Id. at 457, 423 A.2d at 600 (emphasis added).
We recently stated that
*542“[w]ith the exception of death penalty and insanity cases, the sole function of the jury in a criminal case in Maryland is to pass on whether the defendant is guilty as charged, a decision based on the evidence presented at trial and the law pertaining to the case.”
Chambers, 337 Md. at 48, 650 A.2d at 729 (emphasis added). We went on to say that because the instruction Chambérs requested2 would invite the jury to consider punishment, it
“risks distracting the jurors from their designated task, and from their obligation to decide the case based on the evidence and the law.”

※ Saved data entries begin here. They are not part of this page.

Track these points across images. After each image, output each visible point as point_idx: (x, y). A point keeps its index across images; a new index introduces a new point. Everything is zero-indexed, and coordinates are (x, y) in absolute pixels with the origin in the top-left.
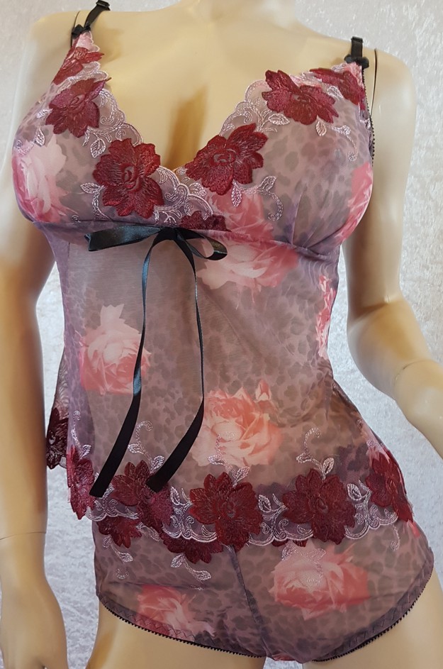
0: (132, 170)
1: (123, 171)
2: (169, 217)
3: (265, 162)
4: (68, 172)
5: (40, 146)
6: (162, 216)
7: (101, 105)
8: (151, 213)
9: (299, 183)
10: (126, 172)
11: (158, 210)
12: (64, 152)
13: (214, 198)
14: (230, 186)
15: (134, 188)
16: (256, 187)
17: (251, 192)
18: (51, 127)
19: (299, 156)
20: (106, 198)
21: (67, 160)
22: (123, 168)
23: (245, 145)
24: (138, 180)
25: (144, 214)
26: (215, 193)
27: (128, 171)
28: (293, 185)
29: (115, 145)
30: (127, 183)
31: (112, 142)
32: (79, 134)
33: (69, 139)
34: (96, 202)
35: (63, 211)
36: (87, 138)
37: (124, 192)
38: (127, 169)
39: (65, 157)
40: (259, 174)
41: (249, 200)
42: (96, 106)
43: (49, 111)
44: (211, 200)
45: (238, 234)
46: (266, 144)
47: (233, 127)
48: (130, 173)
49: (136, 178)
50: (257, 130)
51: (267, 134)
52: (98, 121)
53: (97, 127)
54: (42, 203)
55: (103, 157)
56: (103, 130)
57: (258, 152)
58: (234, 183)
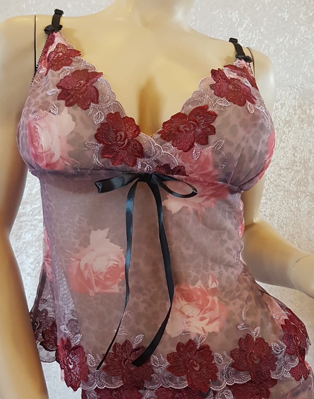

Id. at 53, 650 A.2d at 731.
The instant case more closely resembles Chambers, where the jury had no need for the information the defendant wished the jury to have,3 than it does Erdman and Doering, where the jurors required the information in order to properly perform their duties. In this case, the jury’s only task was determining Mitchell’s guilt or innocence. The consequences of a “hung” jury were irrelevant to accomplishing that task and therefore not a proper consideration.
Ill
Even if the jury’s question were proper, the trial judge still properly exercised his discretion in refusing to answer it. As it is up to the State’s Attorney to decide whether to retry a defendant after a mistrial, the trial judge could not have known what would happen in the case of a “hung” jury. Any *543definitive answer that the court would have given to the jury’s question, therefore, would necessarily have been speculative.4
In Erdman, supra we noted that an instruction regarding the consequences of an NCR verdict generally was required in jurisdictions, such as Maryland, where commitment of the defendant is automatic; however, in jurisdictions where the consequences of an NCR verdict were not mandated, and were therefore uncertain, the instruction was not required. Erdman, 315 Md. at 53, 553 A.2d at 247. Applying these observations to the present case, the trial court was not required to instruct the jury on the results of a “hung” jury, because those results were uncertain.
JUDGMENT AFFIRMED, WITH COSTS.
. The court had given the jurors substantially the same instruction prior to directing- them to begin their deliberations.
. In Chambers, the defendant wanted the court to instruct the jury that it could return a recommendation of mercy after finding him guilty of possession of cocaine.
. Indeed, Chambers, in discussing the rights of juries that are not included in jury instructions, lists as one of those rights that "the jury ... may end in deadlock and *hang[.]’ " Chambers, 337 Md. at 49 n. 3, 650 A.2d at 729 n. 3.
. We recognize that the trial court could have answered the juiy’s question with an indefinite answer such as “I don’t know” or indicated to the jury that the decision of whether or not to retry Mitchell rested with the prosecutor. Such a response, however, would have had the same effect as not answering the question at all — that of leaving the jury uncertain of the consequences of a "hung” jury. As such an indefinite response would have been of no consequence in this matter, we find no merit in Mitchell’s argument that one should have been given.